▶ [Activity list]
1: On what date was the London v. Coopers & Lybrand appeal decided?
2: Resume the London v. Coopers & Lybrand appeal opinion after its final sentence.

▶ [Extract provided]
━━━━━━━━━━━━━━━━━━━━━━━━━━━━━━

London v. Coopers & Lybrand
Decision Date | 07 May 1981 |
Docket Number | No. 79-3159,79-3159 |
Citation | 644 F.2d 811 |
Parties | 26 Fair Empl.Prac.Cas. 755, 26 Empl. Prac. Dec. P 31,832 Denny Lee LONDON, Plaintiff-Appellant, v. COOPERS & LYBRAND, Defendant-Appellee. |
Court | U.S. Court of Appeals — Ninth Circuit |
Nancy Kelso, Kelso & Young, Los Angeles, Cal., for plaintiff-appellant.
Cynthia H. Plevin, San Francisco, Cal., for defendant-appellee.
Appeal from the United States District Court for the Central District of California.
Before GOODWIN and ANDERSON, Circuit Judges, and MURPHY, * Senior District Judge.
Denny Lee London appeals the dismissal of her Second Amended Complaint, and concurrent dismissal of her action below, charging the defendant Coopers & Lybrand with unlawful employment discrimination. We affirm in part and reverse in part.

━━━━━━━━━━━━━━━━━━━━━━━━━━━━━━

▶ [Listed records]
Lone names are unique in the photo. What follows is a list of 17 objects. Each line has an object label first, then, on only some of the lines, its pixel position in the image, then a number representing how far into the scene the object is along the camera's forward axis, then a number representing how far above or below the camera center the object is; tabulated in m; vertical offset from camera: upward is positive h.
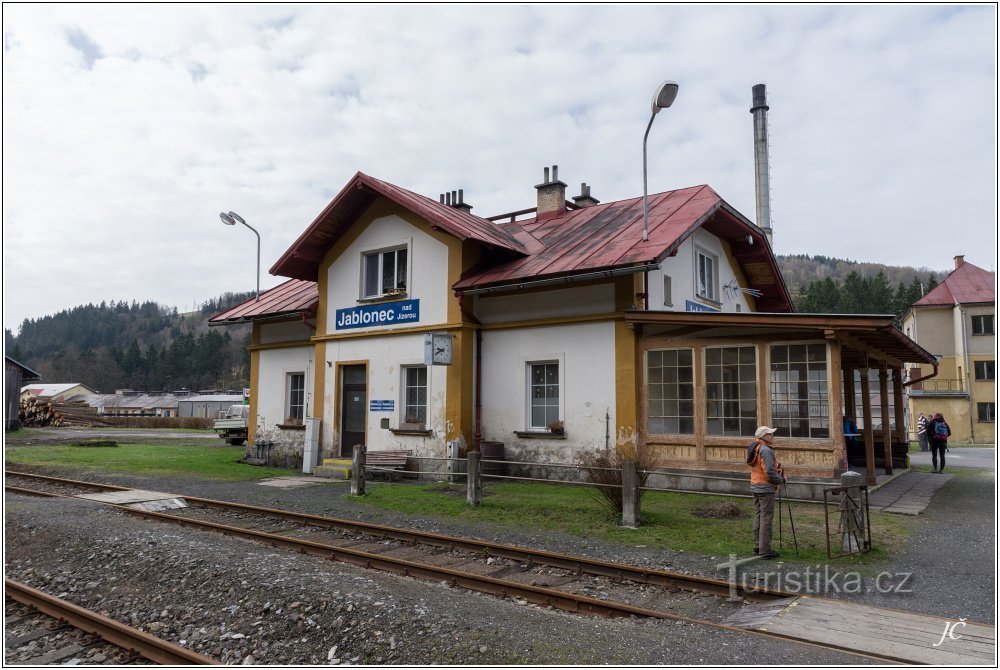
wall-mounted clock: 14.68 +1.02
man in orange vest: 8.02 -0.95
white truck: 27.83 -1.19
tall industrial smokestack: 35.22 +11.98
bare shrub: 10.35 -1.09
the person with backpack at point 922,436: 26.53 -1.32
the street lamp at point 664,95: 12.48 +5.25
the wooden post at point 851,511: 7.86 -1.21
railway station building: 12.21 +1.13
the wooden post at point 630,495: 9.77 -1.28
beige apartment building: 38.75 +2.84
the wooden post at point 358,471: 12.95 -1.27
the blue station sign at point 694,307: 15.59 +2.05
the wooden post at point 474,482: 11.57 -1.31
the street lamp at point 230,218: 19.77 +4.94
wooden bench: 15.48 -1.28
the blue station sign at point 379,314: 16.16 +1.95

━━━━━━━━━━━━━━━━━━━━━━━━━━━━━━

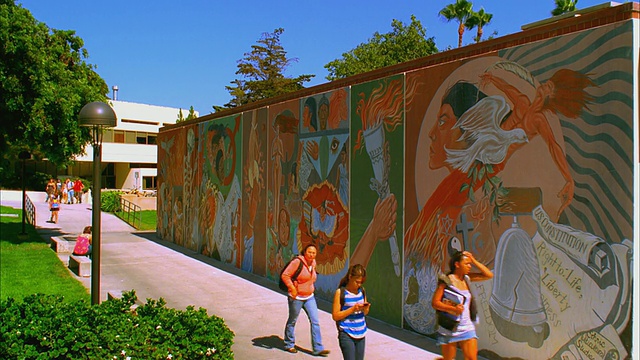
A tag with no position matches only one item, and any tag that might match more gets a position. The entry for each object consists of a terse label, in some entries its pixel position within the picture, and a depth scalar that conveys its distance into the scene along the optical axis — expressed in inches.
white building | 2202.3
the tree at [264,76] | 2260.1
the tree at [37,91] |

━━━━━━━━━━━━━━━━━━━━━━━━━━━━━━

▶ [Answers given]
1: May 7, 1981.

2:
The background to this appeal illustrates once again the burden which the failure of Congress to provide clear guidelines on the question of limitations periods for private enforcement of federal civil rights statutes places upon litigants, administrative agencies, and the courts. The delay and uncertainty engendered by the confusion arising from overlapping remedies and procedures benefits neither of the parties before us.
London was discharged by Coopers & Lybrand, an accounting firm, from her position as a junior accountant on September 25, 1974. She filed an employment discrimination charge with the Equal Employment Opportunity Commission on July 7, 1975. In that charge, she alleged that her discharge violated Title VII of the Civil Rights Act of 1964, 42 U.S.C. § 2000e et seq. The E.E.O.C. referred London's charge to the California Fair Employment Practices Commission, which apparently failed to effect a conciliation between the parties. On approximately July 21, 1978, London received a "right to sue" letter from the E.E.O.C.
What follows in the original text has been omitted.